[Problem statement]:
Rescale the items starting at the line that contains "left shoulder: (1010, 908, -4)" and ending at the line that contains "left wrist: (1814, 1146, 5)". Write out every line in that range, the person box lines included and unchanged, with each pixel coordinate and depth value in the answers multiplied by 1.5 and rounded to a whole number, halves rounded up.

[Extracted information]:
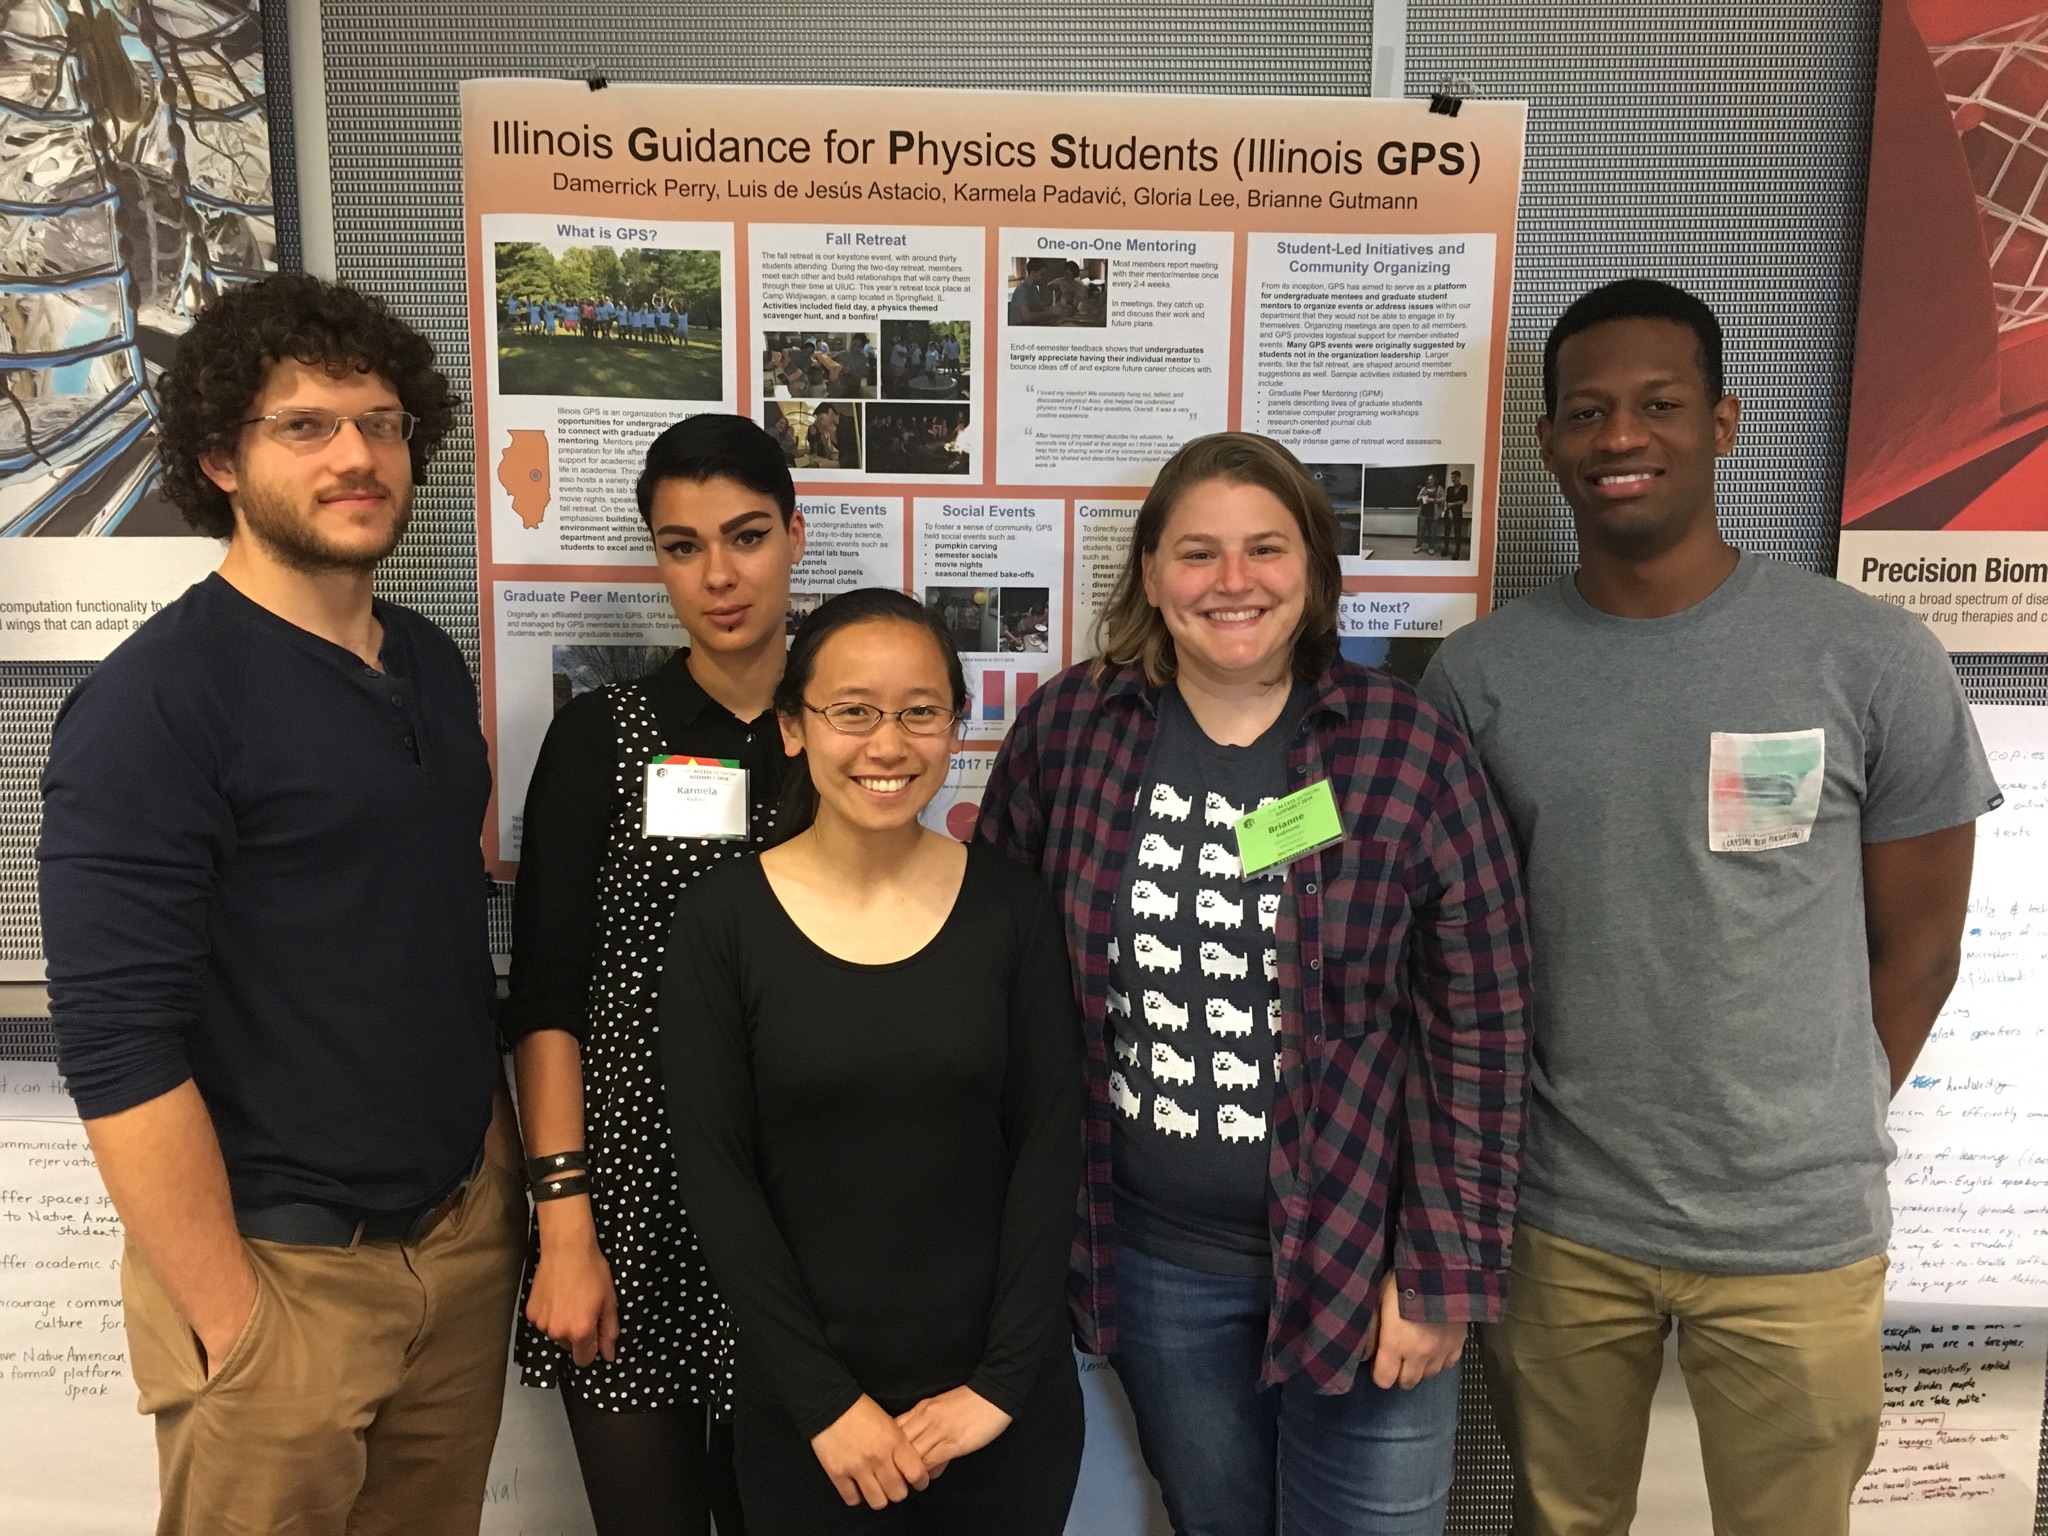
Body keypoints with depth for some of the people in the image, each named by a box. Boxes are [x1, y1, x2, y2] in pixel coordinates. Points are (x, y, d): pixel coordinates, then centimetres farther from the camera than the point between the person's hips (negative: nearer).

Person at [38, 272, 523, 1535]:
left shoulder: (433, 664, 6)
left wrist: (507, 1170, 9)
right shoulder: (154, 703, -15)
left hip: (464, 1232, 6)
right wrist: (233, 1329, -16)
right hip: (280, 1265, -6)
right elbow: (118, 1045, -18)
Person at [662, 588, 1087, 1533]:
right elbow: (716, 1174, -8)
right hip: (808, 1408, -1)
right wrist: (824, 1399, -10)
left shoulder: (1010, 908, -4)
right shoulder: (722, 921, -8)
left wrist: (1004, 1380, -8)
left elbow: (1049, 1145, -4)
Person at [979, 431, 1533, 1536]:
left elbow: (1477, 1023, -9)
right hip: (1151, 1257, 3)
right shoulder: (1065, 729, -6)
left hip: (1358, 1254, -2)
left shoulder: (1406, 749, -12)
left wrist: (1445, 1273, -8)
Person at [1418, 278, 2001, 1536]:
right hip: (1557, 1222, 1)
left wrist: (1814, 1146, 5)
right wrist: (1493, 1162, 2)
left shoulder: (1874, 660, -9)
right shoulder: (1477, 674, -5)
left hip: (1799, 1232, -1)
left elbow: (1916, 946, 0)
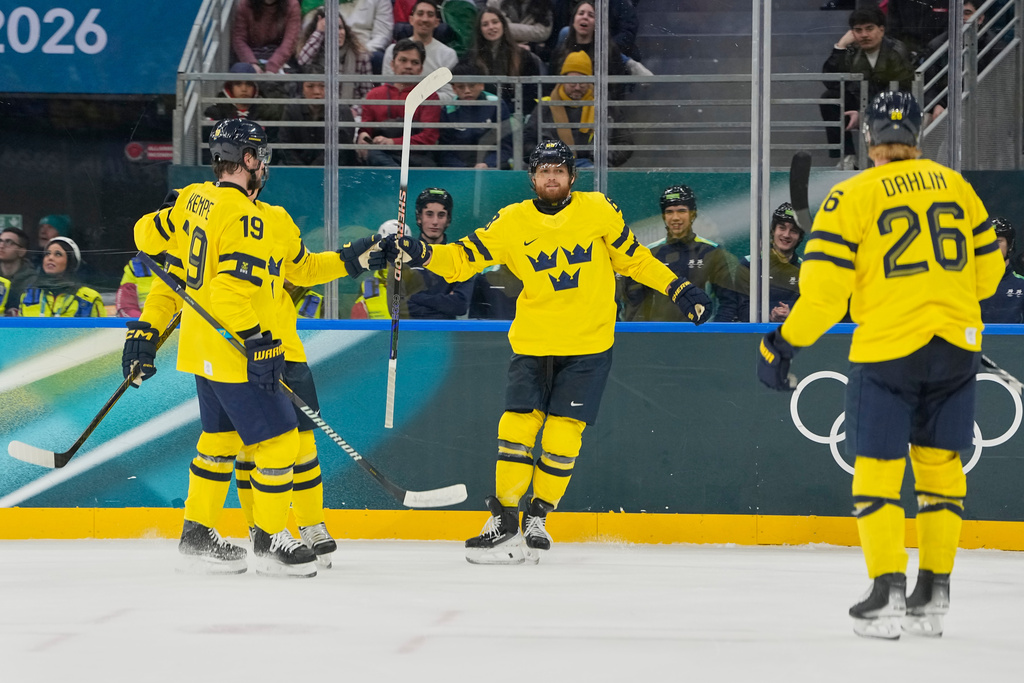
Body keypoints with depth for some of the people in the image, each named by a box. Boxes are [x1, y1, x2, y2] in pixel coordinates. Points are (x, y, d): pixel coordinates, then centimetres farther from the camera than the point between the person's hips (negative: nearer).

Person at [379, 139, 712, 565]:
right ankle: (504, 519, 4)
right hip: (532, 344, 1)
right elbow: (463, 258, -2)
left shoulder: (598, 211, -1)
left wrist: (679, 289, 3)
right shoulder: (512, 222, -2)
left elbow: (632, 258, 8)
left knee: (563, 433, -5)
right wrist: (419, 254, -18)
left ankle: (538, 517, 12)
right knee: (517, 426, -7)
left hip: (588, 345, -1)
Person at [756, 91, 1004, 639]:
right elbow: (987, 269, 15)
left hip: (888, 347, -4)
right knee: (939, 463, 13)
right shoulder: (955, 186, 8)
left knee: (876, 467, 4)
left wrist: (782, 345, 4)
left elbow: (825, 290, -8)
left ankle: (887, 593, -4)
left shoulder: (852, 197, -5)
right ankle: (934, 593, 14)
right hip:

[Exercise output]:
left shoulder: (1515, 1362, -6)
right shoulder: (1083, 1382, -12)
left wrist: (1506, 2070, -12)
left elbow: (1574, 1718, -6)
Person at [979, 431, 1533, 1536]:
left elbow: (2216, 1535, -14)
right hip: (1727, 1886, 5)
right shoulder: (1598, 1094, -9)
left hip: (2037, 1881, -3)
left shoulder: (2109, 1124, -18)
left wrist: (2168, 1910, -12)
Person at [1418, 278, 2001, 1536]:
right hip: (2336, 1833, 2)
left wrist: (2721, 1719, 8)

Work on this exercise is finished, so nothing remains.